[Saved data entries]
Segment Open

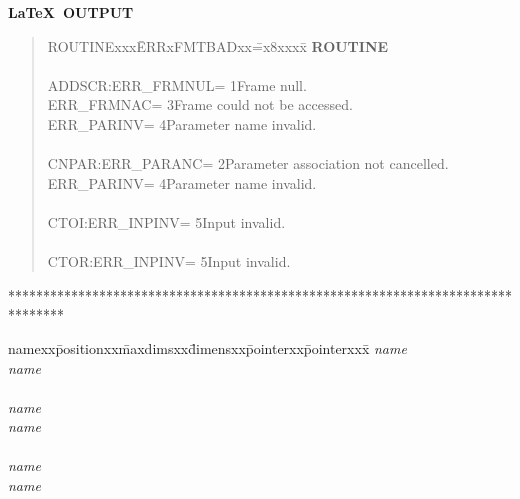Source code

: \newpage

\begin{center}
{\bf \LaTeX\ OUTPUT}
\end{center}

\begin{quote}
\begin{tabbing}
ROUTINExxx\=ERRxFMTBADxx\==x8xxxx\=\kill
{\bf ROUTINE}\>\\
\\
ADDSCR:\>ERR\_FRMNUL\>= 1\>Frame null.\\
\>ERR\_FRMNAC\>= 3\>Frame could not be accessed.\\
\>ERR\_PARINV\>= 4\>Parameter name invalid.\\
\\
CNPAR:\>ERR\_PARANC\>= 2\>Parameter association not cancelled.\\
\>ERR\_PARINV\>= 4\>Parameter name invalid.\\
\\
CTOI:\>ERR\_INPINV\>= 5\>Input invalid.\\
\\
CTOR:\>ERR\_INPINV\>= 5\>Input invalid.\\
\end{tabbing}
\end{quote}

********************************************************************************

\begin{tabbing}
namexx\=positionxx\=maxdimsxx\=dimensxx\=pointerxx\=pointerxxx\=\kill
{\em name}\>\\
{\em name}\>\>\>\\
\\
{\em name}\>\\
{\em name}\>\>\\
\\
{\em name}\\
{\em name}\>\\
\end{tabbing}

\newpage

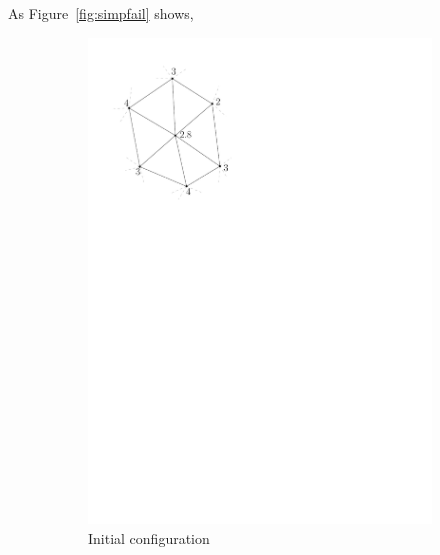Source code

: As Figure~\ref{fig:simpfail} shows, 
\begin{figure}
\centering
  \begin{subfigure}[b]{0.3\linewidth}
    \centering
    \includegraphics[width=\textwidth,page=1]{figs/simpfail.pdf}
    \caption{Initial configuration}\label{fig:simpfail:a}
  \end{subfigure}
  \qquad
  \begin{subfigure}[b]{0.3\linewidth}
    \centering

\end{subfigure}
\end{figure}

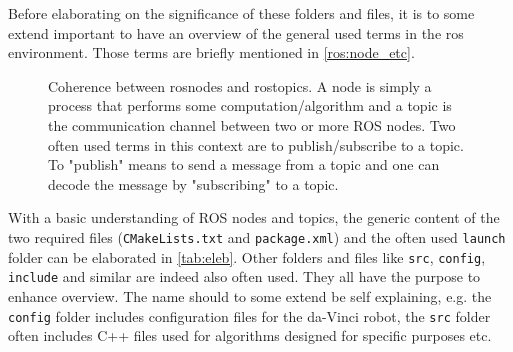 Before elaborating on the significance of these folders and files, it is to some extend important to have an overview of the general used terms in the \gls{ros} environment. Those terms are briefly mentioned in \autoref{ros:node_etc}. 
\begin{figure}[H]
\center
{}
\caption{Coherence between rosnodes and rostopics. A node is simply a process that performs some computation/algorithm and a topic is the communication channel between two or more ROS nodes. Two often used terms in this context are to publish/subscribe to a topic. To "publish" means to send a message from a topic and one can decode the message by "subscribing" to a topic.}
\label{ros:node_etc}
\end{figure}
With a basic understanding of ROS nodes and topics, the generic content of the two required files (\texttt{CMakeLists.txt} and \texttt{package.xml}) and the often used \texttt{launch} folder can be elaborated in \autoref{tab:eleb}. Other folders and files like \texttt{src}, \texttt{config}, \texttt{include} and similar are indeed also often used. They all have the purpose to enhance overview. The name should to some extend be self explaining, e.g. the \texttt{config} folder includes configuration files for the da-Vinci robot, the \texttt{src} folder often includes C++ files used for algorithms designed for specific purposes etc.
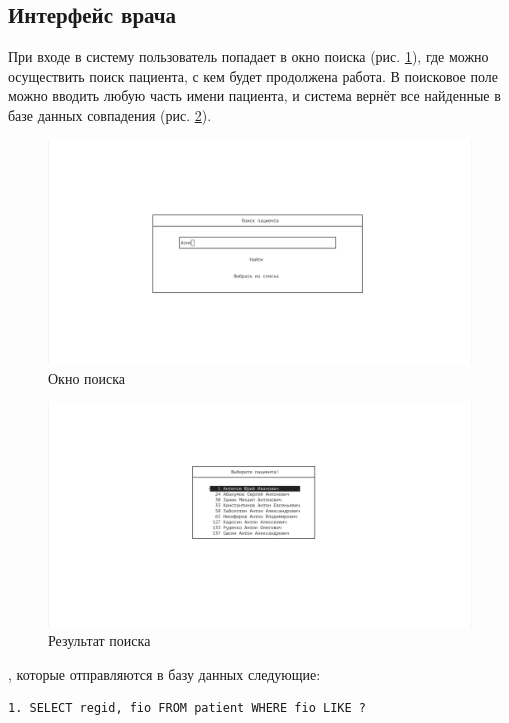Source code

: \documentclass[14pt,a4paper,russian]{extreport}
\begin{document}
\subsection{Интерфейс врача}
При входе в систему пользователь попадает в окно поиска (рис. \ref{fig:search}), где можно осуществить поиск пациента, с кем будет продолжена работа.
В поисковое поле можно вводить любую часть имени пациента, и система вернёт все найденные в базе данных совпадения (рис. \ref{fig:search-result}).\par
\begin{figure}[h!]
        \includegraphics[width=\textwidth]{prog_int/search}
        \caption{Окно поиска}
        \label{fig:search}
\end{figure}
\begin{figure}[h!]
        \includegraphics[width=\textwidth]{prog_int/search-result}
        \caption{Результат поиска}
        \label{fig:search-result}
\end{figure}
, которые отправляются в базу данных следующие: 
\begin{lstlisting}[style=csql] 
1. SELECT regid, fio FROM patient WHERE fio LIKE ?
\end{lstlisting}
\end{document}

Segment Closed

(WORK ORDER) Only the text of the records belongs in the answer; reproduce it verbatim, with no pictures.

(REPLY TO THE TASK)
Source code

: \newpage

\begin{center}
{\bf \LaTeX\ OUTPUT}
\end{center}

\begin{quote}
\begin{tabbing}
ROUTINExxx\=ERRxFMTBADxx\==x8xxxx\=\kill
{\bf ROUTINE}\>\\
\\
ADDSCR:\>ERR\_FRMNUL\>= 1\>Frame null.\\
\>ERR\_FRMNAC\>= 3\>Frame could not be accessed.\\
\>ERR\_PARINV\>= 4\>Parameter name invalid.\\
\\
CNPAR:\>ERR\_PARANC\>= 2\>Parameter association not cancelled.\\
\>ERR\_PARINV\>= 4\>Parameter name invalid.\\
\\
CTOI:\>ERR\_INPINV\>= 5\>Input invalid.\\
\\
CTOR:\>ERR\_INPINV\>= 5\>Input invalid.\\
\end{tabbing}
\end{quote}

********************************************************************************

\begin{tabbing}
namexx\=positionxx\=maxdimsxx\=dimensxx\=pointerxx\=pointerxxx\=\kill
{\em name}\>\\
{\em name}\>\>\>\\
\\
{\em name}\>\\
{\em name}\>\>\\
\\
{\em name}\\
{\em name}\>\\
\end{tabbing}

\newpage

Source code

: As Figure~\ref{fig:simpfail} shows, 
\begin{figure}
\centering
  \begin{subfigure}[b]{0.3\linewidth}
    \centering
    \includegraphics[width=\textwidth,page=1]{figs/simpfail.pdf}
    \caption{Initial configuration}\label{fig:simpfail:a}
  \end{subfigure}
  \qquad
  \begin{subfigure}[b]{0.3\linewidth}
    \centering

\end{subfigure}
\end{figure}

 Before elaborating on the significance of these folders and files, it is to some extend important to have an overview of the general used terms in the \gls{ros} environment. Those terms are briefly mentioned in \autoref{ros:node_etc}. 
\begin{figure}[H]
\center
{}
\caption{Coherence between rosnodes and rostopics. A node is simply a process that performs some computation/algorithm and a topic is the communication channel between two or more ROS nodes. Two often used terms in this context are to publish/subscribe to a topic. To "publish" means to send a message from a topic and one can decode the message by "subscribing" to a topic.}
\label{ros:node_etc}
\end{figure}
With a basic understanding of ROS nodes and topics, the generic content of the two required files (\texttt{CMakeLists.txt} and \texttt{package.xml}) and the often used \texttt{launch} folder can be elaborated in \autoref{tab:eleb}. Other folders and files like \texttt{src}, \texttt{config}, \texttt{include} and similar are indeed also often used. They all have the purpose to enhance overview. The name should to some extend be self explaining, e.g. the \texttt{config} folder includes configuration files for the da-Vinci robot, the \texttt{src} folder often includes C++ files used for algorithms designed for specific purposes etc.
Source code

: \documentclass[14pt,a4paper,russian]{extreport}
\begin{document}
\subsection{Интерфейс врача}
При входе в систему пользователь попадает в окно поиска (рис. \ref{fig:search}), где можно осуществить поиск пациента, с кем будет продолжена работа.
В поисковое поле можно вводить любую часть имени пациента, и система вернёт все найденные в базе данных совпадения (рис. \ref{fig:search-result}).\par
\begin{figure}[h!]
        \includegraphics[width=\textwidth]{prog_int/search}
        \caption{Окно поиска}
        \label{fig:search}
\end{figure}
\begin{figure}[h!]
        \includegraphics[width=\textwidth]{prog_int/search-result}
        \caption{Результат поиска}
        \label{fig:search-result}
\end{figure}
, которые отправляются в базу данных следующие: 
\begin{lstlisting}[style=csql] 
1. SELECT regid, fio FROM patient WHERE fio LIKE ?
\end{lstlisting}
\end{document}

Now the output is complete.